> **Task to carry out**
Can you copy the hitch forum thread below word for word, from "I'm new to towing" to "to the frame."?

> **Supplied text**
*** Block opens ***

# Weight distributing hitches?



## kroppe (May 7, 2000)

I'm new to towing campers and was wondering if/when a weight distributing hitch is necessary. 

The wife and I are thinking of renting a 10,000 lb camper trailer this summer to see if we want to purchase one next year. I will be pulling it behind an F-250 Super Duty 6.0L diesel with a Class V hitch receiver. The vehicle is rated to pull a 12,500 lb. trailer and the Ford literature doesn't mention a weight distribution system.

Will I need a weight distribution system? What kind of WD do you guys use?


----------



## WALLEYE MIKE (Jan 7, 2001)

As far as I know you got all you need. That hitch is attached to the frame.


----------



## Jimbos (Nov 21, 2000)

I think your referring to the sway bar system hooked to the trailer tongue, and to the reciever on the hitch.
I would definetly hook these up if your towing for any distance. I have a F-350, and tow very short distances, and get away without using them, with very little ass end sag.
I'm sure you have wired in the electronic module to control the electronic braking system also. Right?


----------



## kroppe (May 7, 2000)

Jimbos, 

I'm still learning about all this stuff, so if the trailer brakes are required, then yes they will be hooked up. I'm not sure where the break point is for needed brakes/not needing brakes. Obviously my 14 foot boat trailer doesn't need them but I would think as you get up in weight, they become mandatory.


----------



## WALLEYE MIKE (Jan 7, 2001)

A 10000lb trailer absolutely needs trailer brakes and will have them. You will need a brake unit installed in the cab. Easy to do since all new trucks now are just plug in (no searching for the right wire).


----------



## Jimbos (Nov 21, 2000)

Yes and no.....The Fords come with a seperate wiring harness(glove box maybe?) that has to be wired to the brake controlling unit. There's still a chance of screwing up the wiring. Then the harness plugs into the truck.

Kroppe, the plug is located under the dash to the right. Right over your right shin....There's a seperate fuse box under the hood for the trailering wiring, make sure all of the fuses are in place.


----------



## Liv4Huntin' (May 24, 2000)

...are you referring to the 'load levelers' ? The guys at the camper place we recently visited spoke of them for pulling trailers of higher weights and longer tongues. He indicated they were different than the anti-sway bars (which are definitely a plus for pulling longer distances) -- those just seem like a great safety addition. 

~ m ~


----------



## kroppe (May 7, 2000)

Liv4Huntin, 

I am referring to a weight distributing hitch, which is different from a stabilizer system. 

Here's a link on the weight distribution systems, they prevent sagging of the tow vehicle.

http://www.drawtite-hitches.com/WD/wd_hitches.htm

Here's a link on the stabilizer systems, they help prevent fishtailing. Also called sway bars.

http://www.reese-hitches.com/sway_controls.htm

My understanding is that these systems make towing easier, but are they required by law?


----------



## Jimbos (Nov 21, 2000)

Yep, that's what I was talking about...Their kind of a bear to firgure out the first time or two, but they certainly keep the rearend from sagging very much.
When I had a Ram 1500 I bet it would take the rear end down 6-8 inches without them. With them, maybe 2.


----------

*** Block closes ***

> **Entries shown**
*** Block opens ***

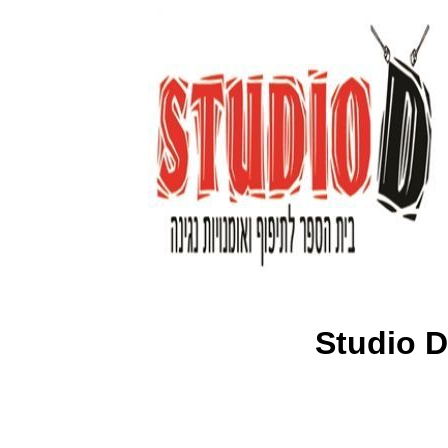
Studio D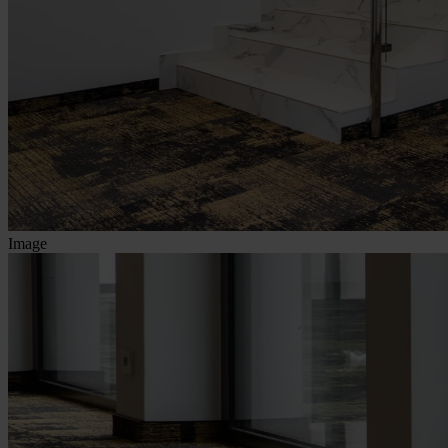
Image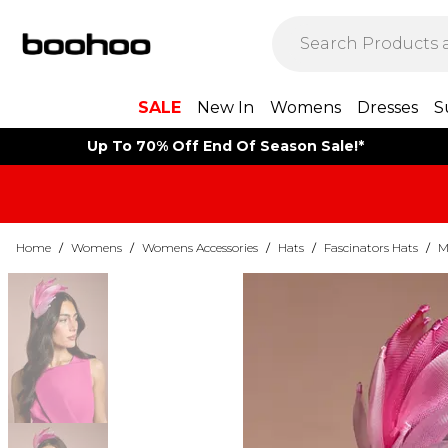
SALE
New In
Womens
Dresses
S
Up To 70% Off End Of Season Sale!*
Home
/
Womens
/
Womens Accessories
/
Hats
/
Fascinators Hats
/
M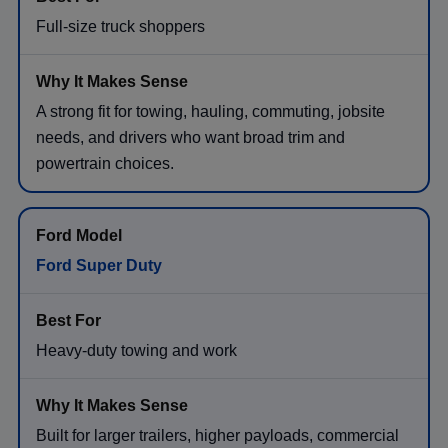
Full-size truck shoppers
A strong fit for towing, hauling, commuting, jobsite
needs, and drivers who want broad trim and
powertrain choices.
Ford Super Duty
Heavy-duty towing and work
Built for larger trailers, higher payloads, commercial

*** Block closes ***

> **Expected answer**
I'm new to towing campers and was wondering if/when a weight distributing hitch is necessary. 

The wife and I are thinking of renting a 10,000 lb camper trailer this summer to see if we want to purchase one next year. I will be pulling it behind an F-250 Super Duty 6.0L diesel with a Class V hitch receiver. The vehicle is rated to pull a 12,500 lb. trailer and the Ford literature doesn't mention a weight distribution system.

Will I need a weight distribution system? What kind of WD do you guys use?


----------



## WALLEYE MIKE (Jan 7, 2001)

As far as I know you got all you need. That hitch is attached to the frame.